In his decision to write a straightforward, no-nonsense thriller about transatlantic baby-smuggling and the Catholic Church, John Banville, a veritable emperor of baroque prose, has not so much taken a vow of poverty as put in a sly bid to extend and reinforce his stylistic dominion. Ostensibly a “genre novel,” Christine Falls actually aspires to something far more permanent, shunning the glib lubricity of most pulp fiction for more subtle pleasures. Those familiar with Banville will have expected nothing less; the neophyte, however, who picks up this racy little number anticipating nothing more than a night of brisk casual thrills may soon be surprised to find himself in the grips of a literary passion he had not gambled on.
Still, it is smallish fry compared to the great white of The Sea (last year’s Booker Prize winner), and one understands why Banville has chosen to veil himself, however lightly, with the diaphanous sobriquet of Benjamin Black. Things are set in motion thus: During a party at the Holy Family Hospital in Dublin, Quirke, an aging pathologist who likes his drink, discovers his brother-by-adoption, Mal Griffin, down in the morgue tampering with the records pertaining to a newly arrived cadaver, one Christine Falls. Despite clear indications that he should do otherwise (large, illiterate men, an inner sense of foreboding), Quirke begins to make inquiries around town and soon discovers that Christine Falls (a name bursting at the seams with theological import) was formerly employed as a maid in his brother’s household, at which point his hermeneutic zeal begins to get him in serious trouble.

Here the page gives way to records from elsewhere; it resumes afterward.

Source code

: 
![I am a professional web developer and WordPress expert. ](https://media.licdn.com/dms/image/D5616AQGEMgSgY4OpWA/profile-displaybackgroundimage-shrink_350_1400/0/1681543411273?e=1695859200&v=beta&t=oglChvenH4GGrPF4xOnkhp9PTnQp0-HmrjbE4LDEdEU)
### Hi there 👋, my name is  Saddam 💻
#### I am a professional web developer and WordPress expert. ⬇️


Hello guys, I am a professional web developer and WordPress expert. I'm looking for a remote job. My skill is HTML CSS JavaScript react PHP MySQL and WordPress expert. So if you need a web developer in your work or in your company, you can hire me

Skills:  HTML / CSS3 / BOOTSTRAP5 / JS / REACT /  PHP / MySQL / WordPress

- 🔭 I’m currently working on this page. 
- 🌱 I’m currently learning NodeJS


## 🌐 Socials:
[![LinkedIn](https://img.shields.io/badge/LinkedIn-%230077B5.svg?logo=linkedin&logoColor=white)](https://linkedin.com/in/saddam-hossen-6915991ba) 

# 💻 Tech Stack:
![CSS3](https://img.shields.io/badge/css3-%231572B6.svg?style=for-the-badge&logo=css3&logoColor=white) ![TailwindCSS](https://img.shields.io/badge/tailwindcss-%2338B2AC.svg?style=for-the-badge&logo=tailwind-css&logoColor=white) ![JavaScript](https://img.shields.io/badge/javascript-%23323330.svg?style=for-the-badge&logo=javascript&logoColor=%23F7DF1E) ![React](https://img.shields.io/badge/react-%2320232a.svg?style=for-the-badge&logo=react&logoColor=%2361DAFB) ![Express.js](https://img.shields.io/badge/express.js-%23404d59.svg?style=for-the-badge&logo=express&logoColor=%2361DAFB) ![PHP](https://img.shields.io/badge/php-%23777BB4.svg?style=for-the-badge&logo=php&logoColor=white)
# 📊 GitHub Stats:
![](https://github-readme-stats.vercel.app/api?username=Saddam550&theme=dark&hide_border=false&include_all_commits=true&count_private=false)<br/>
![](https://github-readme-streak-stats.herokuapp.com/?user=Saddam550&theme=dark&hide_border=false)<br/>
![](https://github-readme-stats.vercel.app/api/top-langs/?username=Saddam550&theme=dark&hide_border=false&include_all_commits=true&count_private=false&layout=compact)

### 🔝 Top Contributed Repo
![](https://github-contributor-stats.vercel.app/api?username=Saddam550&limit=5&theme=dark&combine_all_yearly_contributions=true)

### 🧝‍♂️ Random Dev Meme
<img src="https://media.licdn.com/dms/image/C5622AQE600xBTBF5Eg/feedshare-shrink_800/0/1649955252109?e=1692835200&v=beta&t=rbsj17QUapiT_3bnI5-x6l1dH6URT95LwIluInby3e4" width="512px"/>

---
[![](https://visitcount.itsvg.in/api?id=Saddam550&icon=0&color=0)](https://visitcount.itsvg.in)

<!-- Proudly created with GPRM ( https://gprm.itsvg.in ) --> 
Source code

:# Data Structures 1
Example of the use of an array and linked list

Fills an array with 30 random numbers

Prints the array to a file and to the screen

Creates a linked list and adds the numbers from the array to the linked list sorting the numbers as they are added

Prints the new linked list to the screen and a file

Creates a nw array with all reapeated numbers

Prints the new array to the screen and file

Like Banville’s other more hysterically depraved leading men, Quirke perceives the physical world with an incessant, almost intolerable lucidity. In the process of being beaten to within an inch of his life by a pair of Dublin heavies, he still can’t help but notice “the cold, greasy feel of the area steps under his desperately scrabbling fingers.” And indeed, although Banville is primarily concerned with fueling his narrative engine and has, accordingly, placed a sensible embargo on some forms of stylistic finesse, one of the many pleasures of the book consists in watching him smuggle descriptive gems past the borders of the narrative. Another is the Dublin locale. Setting the novel on home turf, Banville can have his characters say things like “Jesus Christ in gaiters” and “the Abbey Theatre from this day forth must make do without the fruits of my genius,” without sounding implausibly demonstrative.
One English newspaper has described Banville as the heir to Nabokov, although at times one can’t help but feel the Irishman embezzled at least some of his wealth. However he came by it, there is no doubting that Banville has invested his literary capital wisely, far more successfully than many other contemporary novelists. Instead of bodying forth a reality that has already been shot, stuffed, and proudly mounted (the impression we get in much of Amis, another of Zeus-Nabokov’s many mortal children), Banville’s sentences take us out into the wild and show us the living, breathing, noisome actual in its natural habitat. When most of us would turn away squeamishly, Banville leans closer and stares with steady, exacting eyes: “In the harsh, grainy light the cadaver that had been Christine Falls lay on its back, the breast and belly opened wide like a carpet bag and its glistening innards on show.”